• [Task instructions]
Output the entries below exactly as written, omitting pictures.

Saved entries
________________________

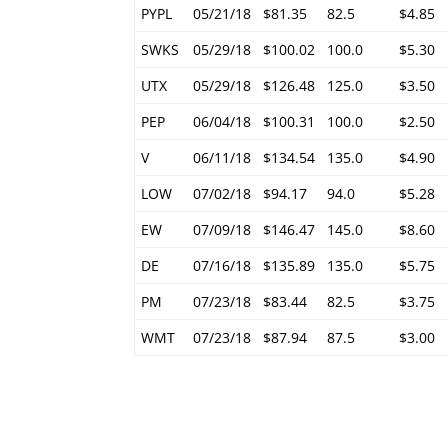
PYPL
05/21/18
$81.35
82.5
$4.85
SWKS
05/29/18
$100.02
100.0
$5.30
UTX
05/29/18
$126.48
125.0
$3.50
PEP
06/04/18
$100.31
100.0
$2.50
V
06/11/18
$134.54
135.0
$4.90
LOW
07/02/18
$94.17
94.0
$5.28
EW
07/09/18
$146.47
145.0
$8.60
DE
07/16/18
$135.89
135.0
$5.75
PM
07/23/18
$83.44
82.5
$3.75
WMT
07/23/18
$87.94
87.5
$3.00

________________________

• [Answer to this task]
PYPL
05/21/18
$81.35
82.5
$4.85
SWKS
05/29/18
$100.02
100.0
$5.30
UTX
05/29/18
$126.48
125.0
$3.50
PEP
06/04/18
$100.31
100.0
$2.50
V
06/11/18
$134.54
135.0
$4.90
LOW
07/02/18
$94.17
94.0
$5.28
EW
07/09/18
$146.47
145.0
$8.60
DE
07/16/18
$135.89
135.0
$5.75
PM
07/23/18
$83.44
82.5
$3.75
WMT
07/23/18
$87.94
87.5
$3.00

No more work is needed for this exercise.